SVGATextMode on 2.6.11

From: Alan Curry
Date: Wed Mar 02 2005 - 17:49:32 EST


With 2.6.11, I can no longer change the cursor with SVGATextMode. Previously,
a block cursor could be selected by
echo Cursor 0-31 >> /etc/TextConfig ; SVGATextMode
and the cursor would be a block. On all consoles. Forever.

To accomplish the same thing using the softcursor escape sequences, I must:
1. at boot, echo '^[[?8c' to each of /dev/tty1 through /dev/tty63.
2. hack terminfo to contain ^[[?8c in place of ^[[?0c
3. install the hacked terminfo on all other machines that I will log into
remotely

This still isn't quite right: the reset sequence ^[c destroys the block
cursor because the underline cursor is still the default. An SVGATextMode
block cursor isn't affected by ^[c -- it truly *becomes* the default, rather
than being an option that is lost on reset. That's why I've always used
SVGATextMode to set the cursor: I don't ever want to see an underline cursor
anywhere, regardless of what terminfo says and /usr/bin/reset does.

Was SVGATextMode's cursor-setting ability removed as a result of an
intentional change, or might it get fixed? Or might CUR_DEFAULT become
tunable? Maybe another control sequence could make the current cursor
settings the default, like setterm -store does for foreground and background
colors.

On another note, the resize function of SVGATextMode has been affected
strangely too.

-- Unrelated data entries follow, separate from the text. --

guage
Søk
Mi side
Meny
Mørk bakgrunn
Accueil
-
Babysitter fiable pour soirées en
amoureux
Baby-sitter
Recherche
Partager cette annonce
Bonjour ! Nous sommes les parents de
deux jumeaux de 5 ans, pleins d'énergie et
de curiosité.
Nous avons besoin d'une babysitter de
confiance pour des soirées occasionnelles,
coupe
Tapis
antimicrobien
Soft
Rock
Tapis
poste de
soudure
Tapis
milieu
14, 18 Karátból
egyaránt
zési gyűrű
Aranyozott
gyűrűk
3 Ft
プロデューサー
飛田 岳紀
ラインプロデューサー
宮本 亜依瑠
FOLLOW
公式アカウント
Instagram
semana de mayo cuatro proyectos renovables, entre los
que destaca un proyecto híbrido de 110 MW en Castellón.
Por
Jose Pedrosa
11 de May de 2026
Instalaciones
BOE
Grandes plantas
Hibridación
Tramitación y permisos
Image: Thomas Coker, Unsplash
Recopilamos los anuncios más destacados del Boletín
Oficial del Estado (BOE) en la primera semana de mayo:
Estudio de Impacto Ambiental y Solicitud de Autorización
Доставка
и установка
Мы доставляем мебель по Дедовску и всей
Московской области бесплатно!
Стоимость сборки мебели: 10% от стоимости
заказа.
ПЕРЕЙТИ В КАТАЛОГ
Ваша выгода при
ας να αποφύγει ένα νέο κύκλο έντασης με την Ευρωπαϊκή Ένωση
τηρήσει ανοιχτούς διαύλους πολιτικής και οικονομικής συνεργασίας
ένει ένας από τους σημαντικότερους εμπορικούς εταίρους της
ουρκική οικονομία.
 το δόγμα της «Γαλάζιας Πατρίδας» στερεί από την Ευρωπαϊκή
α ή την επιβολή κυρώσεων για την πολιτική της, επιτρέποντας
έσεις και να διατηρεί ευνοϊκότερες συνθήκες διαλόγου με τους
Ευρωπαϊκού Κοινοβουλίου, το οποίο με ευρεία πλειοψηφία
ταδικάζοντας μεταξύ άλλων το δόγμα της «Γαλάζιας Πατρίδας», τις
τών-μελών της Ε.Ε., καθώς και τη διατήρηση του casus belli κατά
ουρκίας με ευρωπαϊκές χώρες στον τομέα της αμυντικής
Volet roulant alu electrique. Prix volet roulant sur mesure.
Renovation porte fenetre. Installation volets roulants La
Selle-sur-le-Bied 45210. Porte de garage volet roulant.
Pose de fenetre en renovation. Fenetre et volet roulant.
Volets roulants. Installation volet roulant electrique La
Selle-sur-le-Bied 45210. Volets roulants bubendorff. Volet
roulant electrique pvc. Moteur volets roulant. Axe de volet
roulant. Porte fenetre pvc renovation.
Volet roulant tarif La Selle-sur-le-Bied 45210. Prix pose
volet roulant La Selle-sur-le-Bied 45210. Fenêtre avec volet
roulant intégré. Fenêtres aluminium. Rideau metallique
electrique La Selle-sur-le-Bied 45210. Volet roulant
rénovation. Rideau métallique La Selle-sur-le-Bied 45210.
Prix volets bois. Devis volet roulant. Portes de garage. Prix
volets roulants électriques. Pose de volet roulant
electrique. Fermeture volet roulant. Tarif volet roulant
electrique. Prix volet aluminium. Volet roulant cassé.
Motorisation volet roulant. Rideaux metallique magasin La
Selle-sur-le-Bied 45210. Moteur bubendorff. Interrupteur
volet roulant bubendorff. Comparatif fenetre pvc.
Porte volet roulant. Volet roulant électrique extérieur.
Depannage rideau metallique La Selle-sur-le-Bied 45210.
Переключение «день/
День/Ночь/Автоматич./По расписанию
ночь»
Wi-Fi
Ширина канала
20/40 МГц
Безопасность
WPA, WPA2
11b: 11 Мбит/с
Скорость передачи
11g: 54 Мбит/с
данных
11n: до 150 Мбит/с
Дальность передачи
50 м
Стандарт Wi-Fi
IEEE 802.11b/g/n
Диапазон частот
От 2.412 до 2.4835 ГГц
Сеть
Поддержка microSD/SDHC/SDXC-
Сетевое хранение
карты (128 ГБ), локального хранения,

Sometimes, when resizing the screen to a mode larger than
80x25, the video settings come out correctly but the terminal only uses the
first 25 lines, with the bottom of the screen being blank. This one is hard
to reproduce. I can reproduce it by doing a full boot (which includes an
SVGATextMode call from /etc/rcS.d/S60svgatextmode) followed by a manual
SVGATextMode on tty2. The first one works, and the second one screws up the
terminal size. When I try to reproduce that series of events without the call
from /etc/rcS.d, the problem doesn't show up.

In any case, when that problem _does_ show up, it can be fixed by immediately
running the same command again, on the same tty where it just screwed up. And
it never fails twice without an intervening reboot.